▸ Exercise aim
Going line by line through the records below, count those containing the word "alan", then give only the count.

▸ Information shown
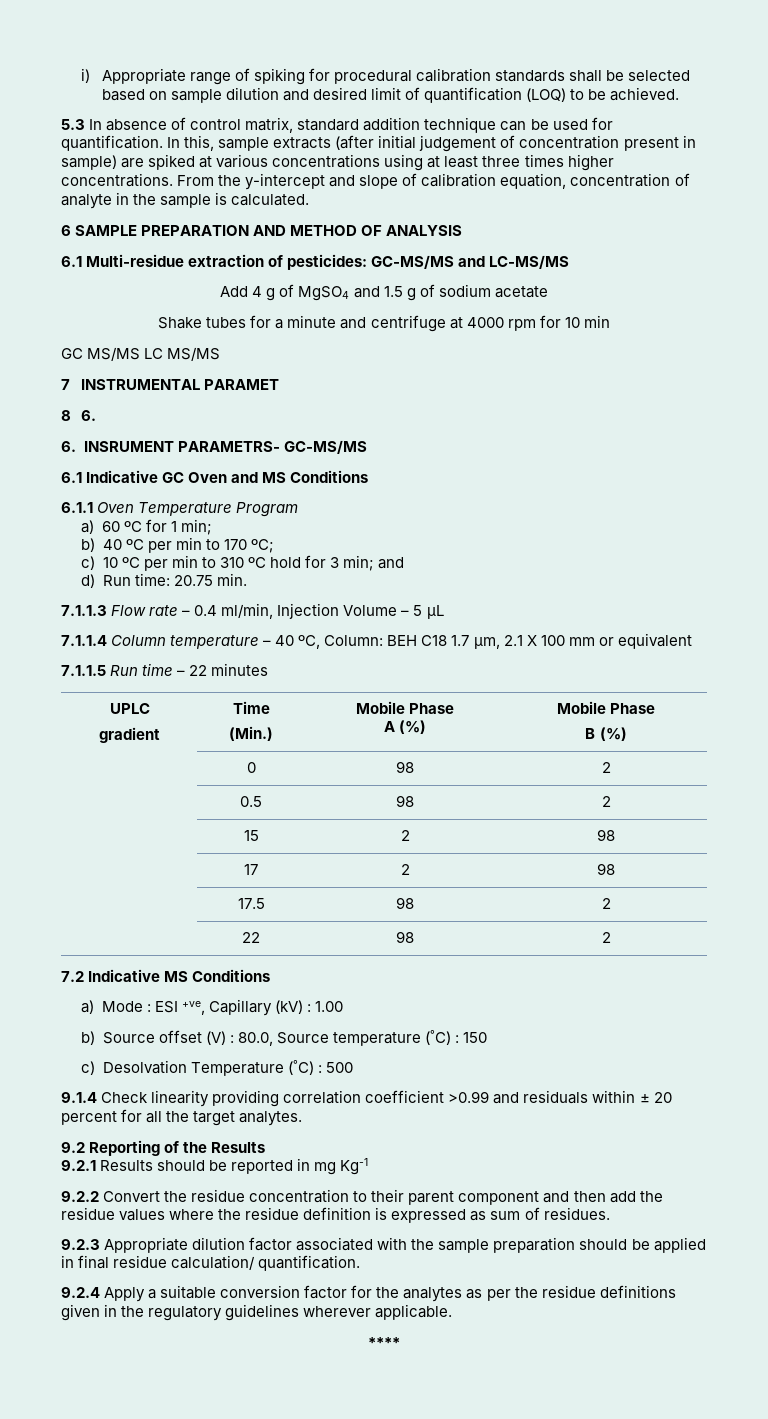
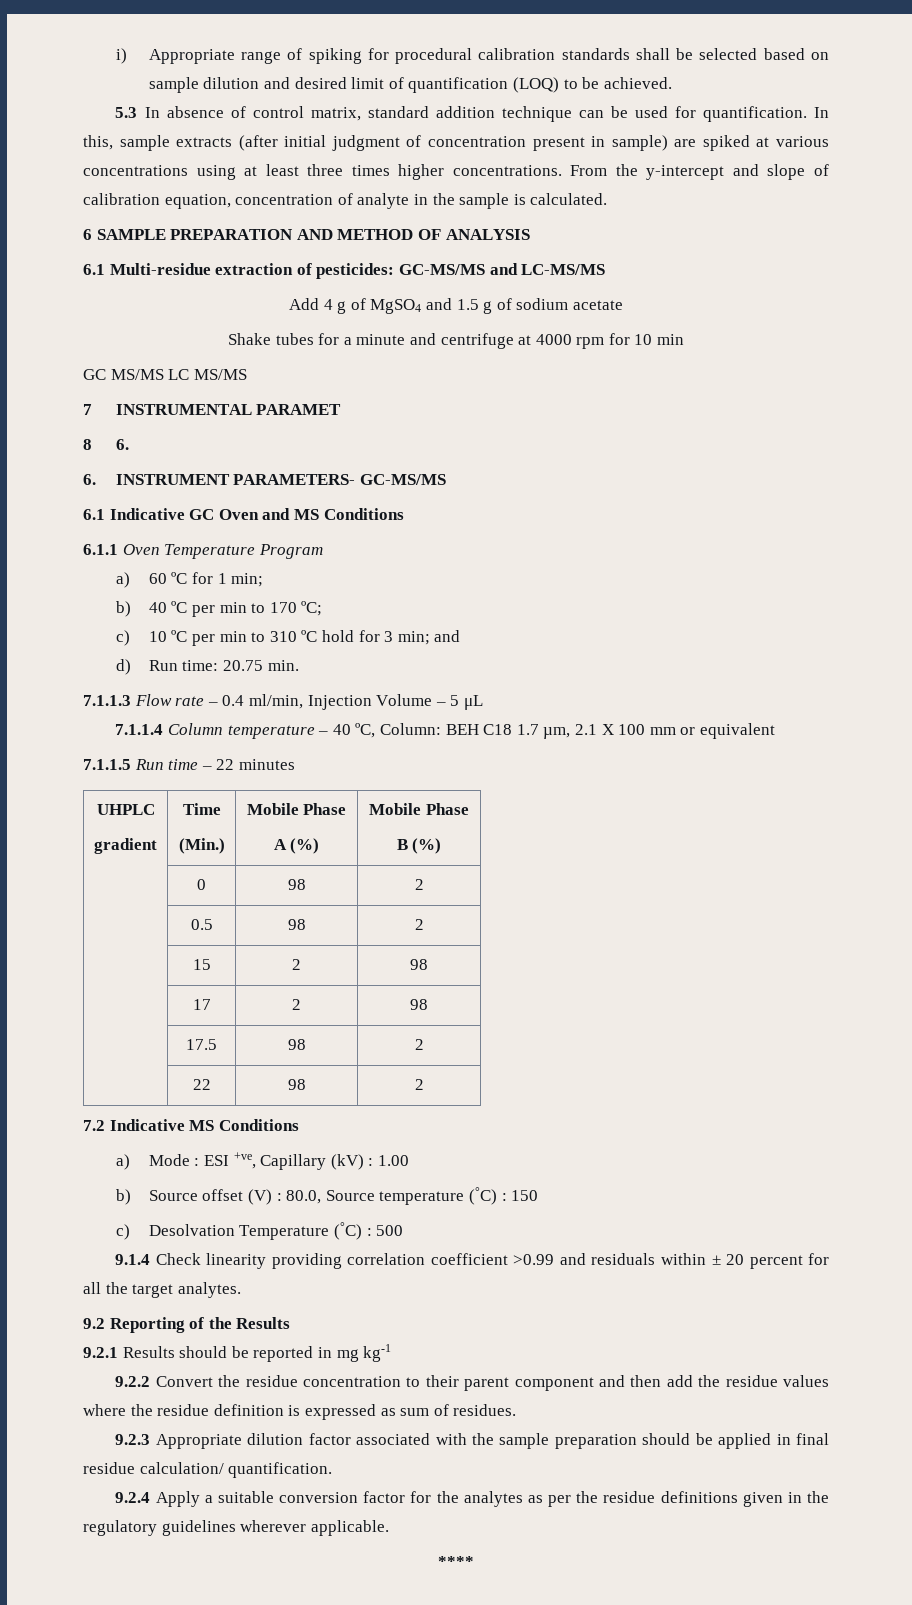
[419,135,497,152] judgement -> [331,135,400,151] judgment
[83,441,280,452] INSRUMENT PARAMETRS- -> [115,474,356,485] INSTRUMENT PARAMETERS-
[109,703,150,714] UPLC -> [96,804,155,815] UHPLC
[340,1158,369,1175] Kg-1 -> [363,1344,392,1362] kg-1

==

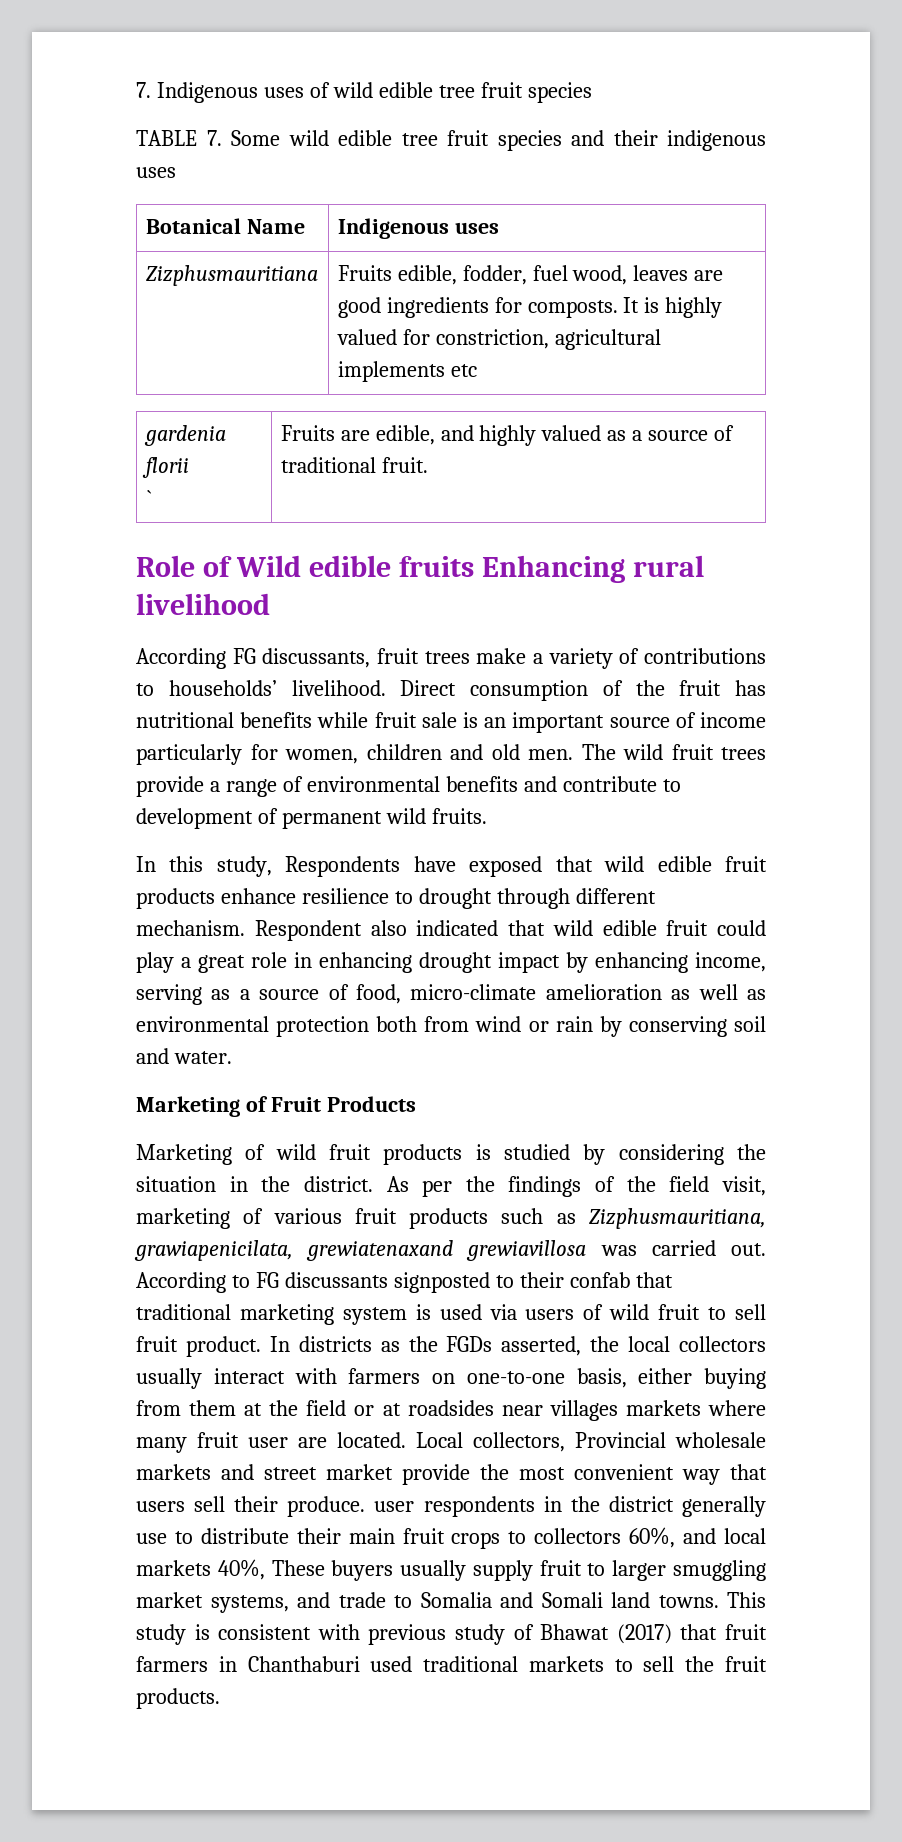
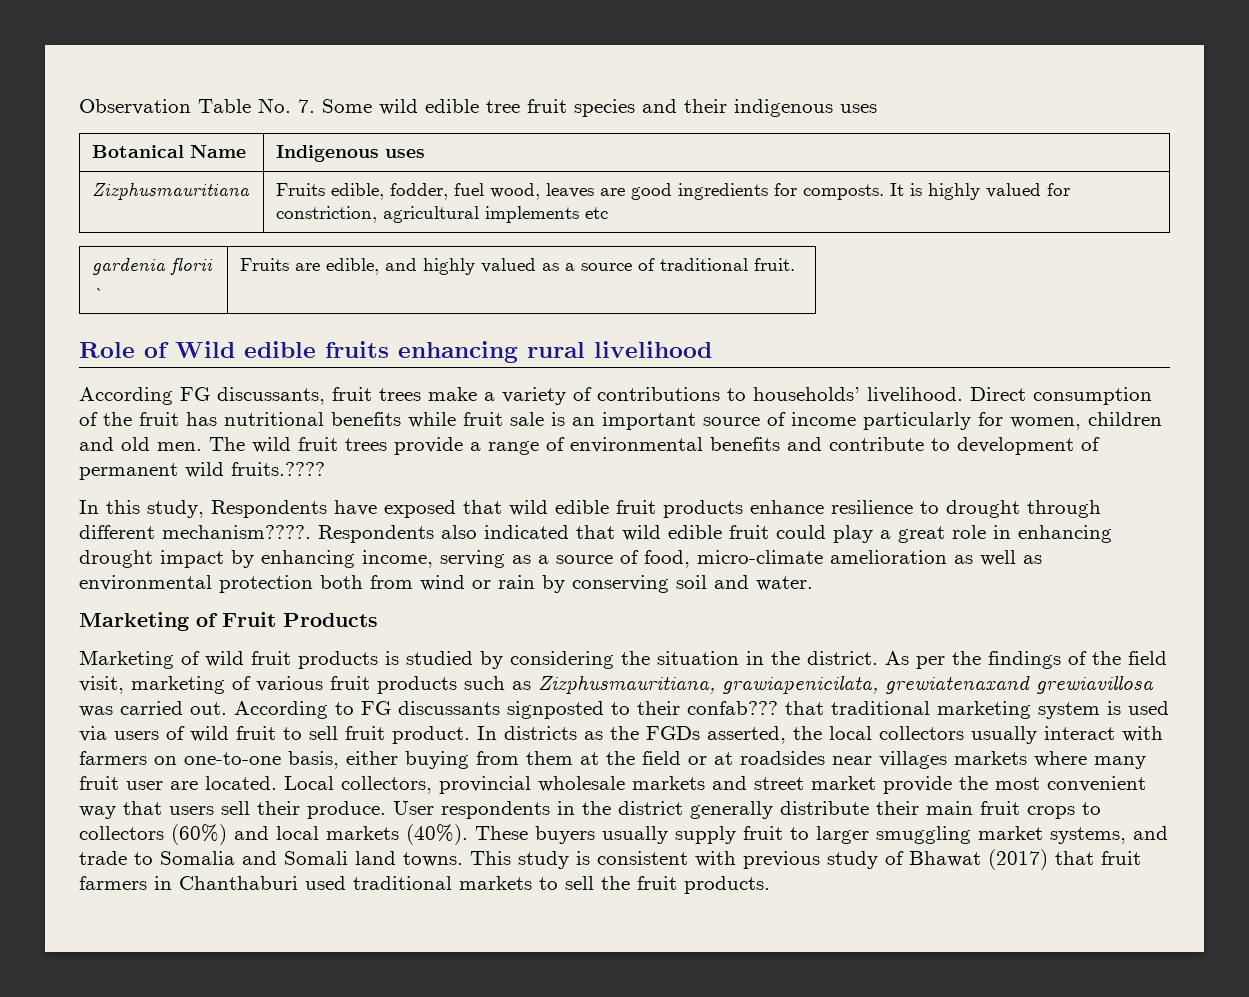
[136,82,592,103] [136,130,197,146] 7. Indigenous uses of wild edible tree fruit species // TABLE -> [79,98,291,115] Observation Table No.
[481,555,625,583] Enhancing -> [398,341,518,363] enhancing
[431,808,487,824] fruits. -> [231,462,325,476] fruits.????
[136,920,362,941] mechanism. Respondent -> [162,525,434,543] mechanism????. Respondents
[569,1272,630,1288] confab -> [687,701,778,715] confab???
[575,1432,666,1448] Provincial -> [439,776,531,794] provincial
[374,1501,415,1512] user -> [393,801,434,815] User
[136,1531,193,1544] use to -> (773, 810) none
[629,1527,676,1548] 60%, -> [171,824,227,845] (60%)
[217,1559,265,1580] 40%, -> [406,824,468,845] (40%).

...

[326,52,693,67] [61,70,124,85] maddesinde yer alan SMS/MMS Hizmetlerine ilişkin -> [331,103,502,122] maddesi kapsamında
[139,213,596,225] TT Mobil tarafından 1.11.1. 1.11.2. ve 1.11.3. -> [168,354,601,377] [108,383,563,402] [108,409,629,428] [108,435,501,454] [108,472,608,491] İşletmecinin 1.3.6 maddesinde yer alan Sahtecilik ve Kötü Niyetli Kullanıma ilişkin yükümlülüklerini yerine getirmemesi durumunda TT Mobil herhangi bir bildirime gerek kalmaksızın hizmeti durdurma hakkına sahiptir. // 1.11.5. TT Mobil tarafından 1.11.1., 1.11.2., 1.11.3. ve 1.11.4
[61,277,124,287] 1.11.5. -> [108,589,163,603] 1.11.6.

▸ Response
2